I felt good after declaring a major, even though I was hesitant filling out the paperwork. The deal is, if I am an Engineering major, I probably can't have any other majors, namely Biology, which is my thing. While this is a little sad, it certainly doesn't mean that I can't take upper level Biology classes or do research with a member of the Biology faculty, a small part of which I have gotten to know rather well.
A group of students involved, interested, and disgusted with the program met during midterms last week for a dinner and a chat with two alums of the program. Present were a swell guy named Cole in his second semester at CalTech, a young woman who works as a structural engineer in Cleveland named Angela, and about a dozen prospective engineers. We talked over pizza and Oreos about engineering, school, work, and just life, man.

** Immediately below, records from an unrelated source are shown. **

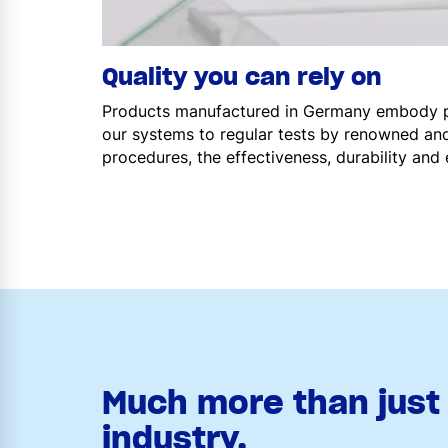
Quality you can rely on
Products manufactured in Germany embody par
our systems to regular tests by renowned and
procedures, the effectiveness, durability and 
Much more than just 
industry.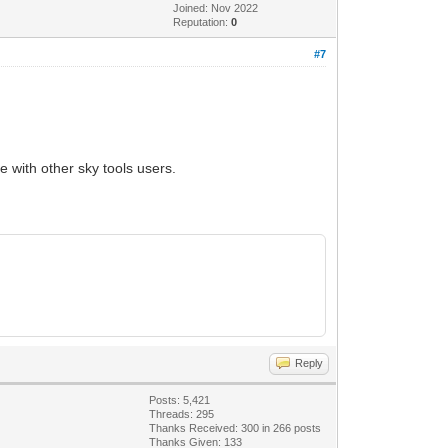
Joined: Nov 2022
Reputation:
0
#7
e with other sky tools users.
Reply
Posts: 5,421
Threads: 295
Thanks Received:
300
in 266 posts
Thanks Given: 133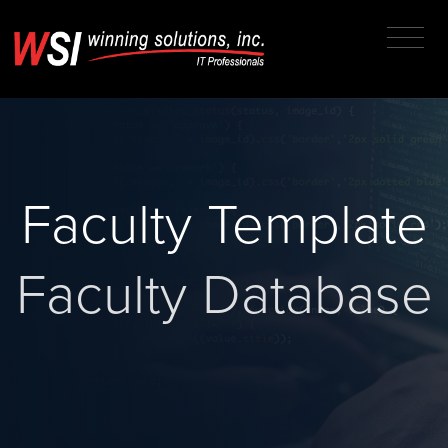
Faculty Template
Faculty Database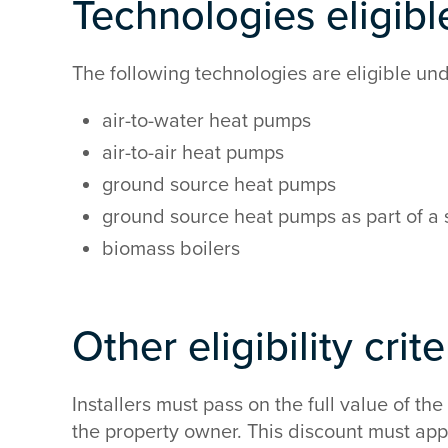
Technologies eligible
The following technologies are eligible u
air-to-water heat pumps
air-to-air heat pumps
ground source heat pumps
ground source heat pumps as part of a
biomass boilers
Other eligibility crit
Installers must pass on the full value of th
the property owner. This discount must appe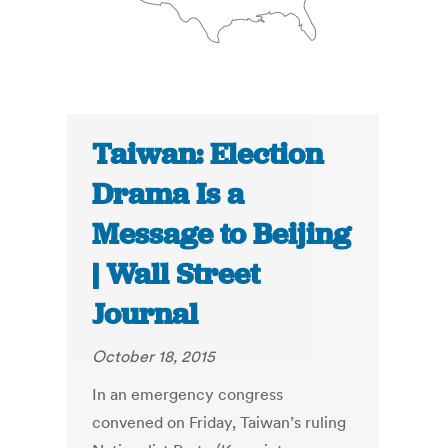
Taiwan: Election
Drama Is a
Message to Beijing
| Wall Street
Journal
October 18, 2015
In an emergency congress
convened on Friday, Taiwan’s ruling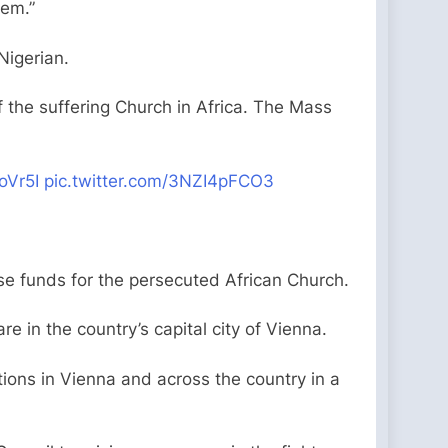
hem.”
 Nigerian.
the suffering Church in Africa. The Mass
oVr5I
pic.twitter.com/3NZI4pFCO3
se funds for the persecuted African Church.
re in the country’s capital city of Vienna.
ions in Vienna and across the country in a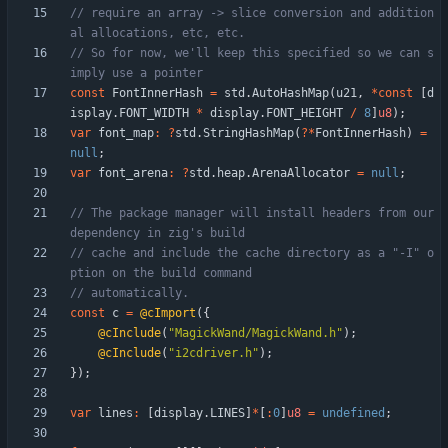
// require an array -> slice conversion and addition
// So for now, we'll keep this specified so we can s
const
FontInnerHash
=
std
.
AutoHashMap
(
u21
,
*
const
[
d
isplay
.
FONT_WIDTH
*
display
.
FONT_HEIGHT
/
8
]
u8
)
;
var
font_map
:
?
std
.
StringHashMap
(
?
*
FontInnerHash
)
=
null
;
var
font_arena
:
?
std
.
heap
.
ArenaAllocator
=
null
;
// The package manager will install headers from our 
// cache and include the cache directory as a "-I" o
const
c
=
@cImport
(
{
@cInclude
(
"
MagickWand/MagickWand.h
"
)
;
@cInclude
(
"
i2cdriver.h
"
)
;
}
)
;
var
lines
:
[
display
.
LINES
]
*
[
:
0
]
u8
=
undefined
;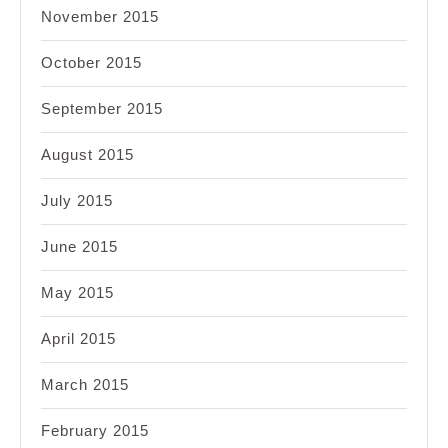
November 2015
October 2015
September 2015
August 2015
July 2015
June 2015
May 2015
April 2015
March 2015
February 2015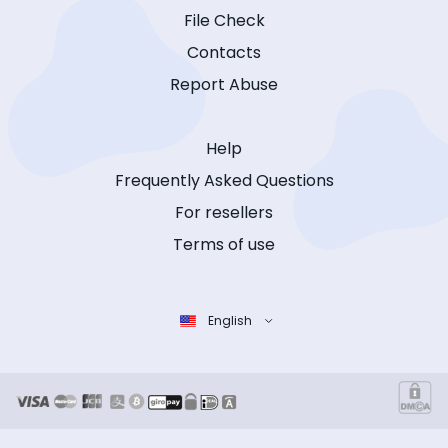
File Check
Contacts
Report Abuse
Help
Frequently Asked Questions
For resellers
Terms of use
English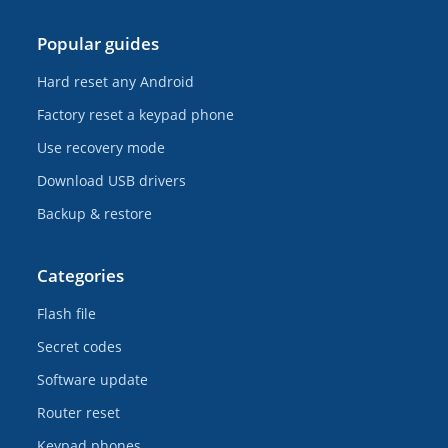
Popular guides
Hard reset any Android
Factory reset a keypad phone
Use recovery mode
Download USB drivers
Backup & restore
Categories
Flash file
Secret codes
Software update
Router reset
Keypad phones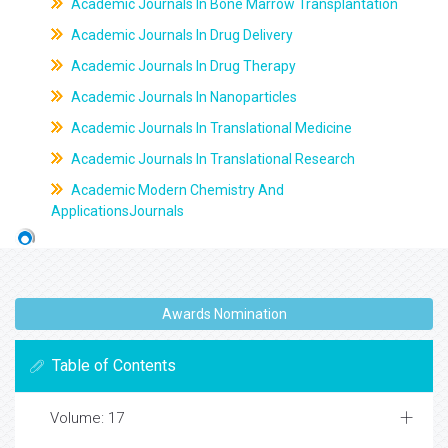
Academic Journals In Bone Marrow Transplantation
Academic Journals In Drug Delivery
Academic Journals In Drug Therapy
Academic Journals In Nanoparticles
Academic Journals In Translational Medicine
Academic Journals In Translational Research
Academic Modern Chemistry And
ApplicationsJournals
Awards Nomination
Table of Contents
Volume: 17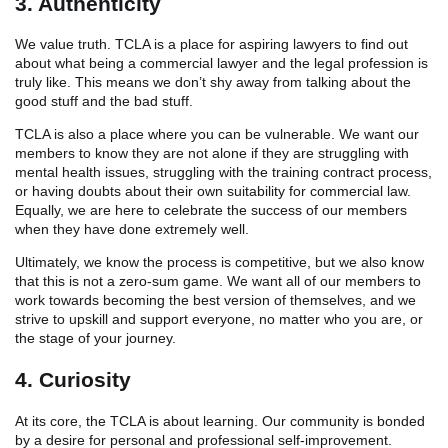
3. Authenticity
We value truth. TCLA is a place for aspiring lawyers to find out
about what being a commercial lawyer and the legal profession is
truly like. This means we don’t shy away from talking about the
good stuff and the bad stuff.
TCLA is also a place where you can be vulnerable. We want our
members to know they are not alone if they are struggling with
mental health issues, struggling with the training contract process,
or having doubts about their own suitability for commercial law.
Equally, we are here to celebrate the success of our members
when they have done extremely well.
Ultimately, we know the process is competitive, but we also know
that this is not a zero-sum game. We want all of our members to
work towards becoming the best version of themselves, and we
strive to upskill and support everyone, no matter who you are, or
the stage of your journey.
4. Curiosity
At its core, the TCLA is about learning. Our community is bonded
by a desire for personal and professional self-improvement.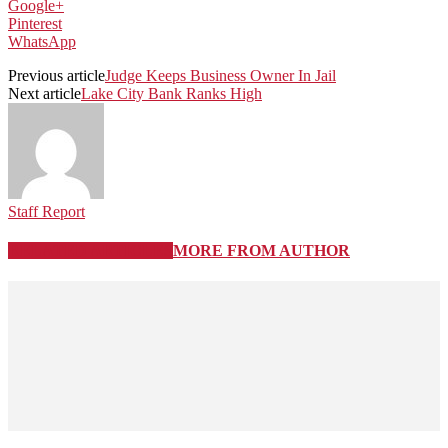
Google+
Pinterest
WhatsApp
Previous article
Judge Keeps Business Owner In Jail
Next article
Lake City Bank Ranks High
Staff Report
RELATED ARTICLES
MORE FROM AUTHOR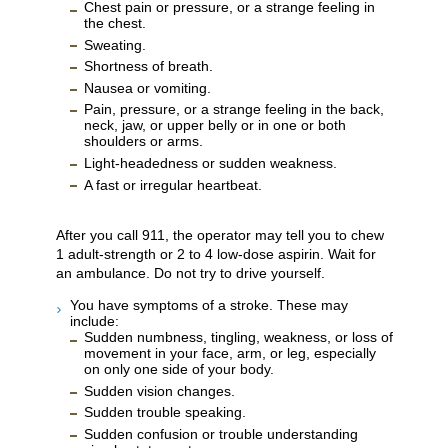
Chest pain or pressure, or a strange feeling in
the chest.
Sweating.
Shortness of breath.
Nausea or vomiting.
Pain, pressure, or a strange feeling in the back,
neck, jaw, or upper belly or in one or both
shoulders or arms.
Light-headedness or sudden weakness.
A fast or irregular heartbeat.
After you call
911
, the operator may tell you to chew
1 adult-strength or 2 to 4 low-dose aspirin. Wait for
an ambulance. Do not try to drive yourself.
You have symptoms of a stroke. These may
include:
Sudden numbness, tingling, weakness, or loss of
movement in your face, arm, or leg, especially
on only one side of your body.
Sudden vision changes.
Sudden trouble speaking.
Sudden confusion or trouble understanding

It was a really cool chance to chat with two people who had been through the program and had some insight as to how the program works for those of us who had little to no idea beforehand.
There was a fair bit of swashbucklin, some drinkin, and a bit of swabbin the deck, but it be done. The one known as Wispy-Chest Willy, sometimes called Joe, has come back from his journey to defeat the elusive major and has come back with the head of the fierce 3-2 Engineering Program beast hoisted high above his head. Not only has he come away with a major before his 56 credit-hour major indecisiveness period was over, but he learned that it's darn near impossible to talk in Pirate Speak for more than a single paragraph. Arg!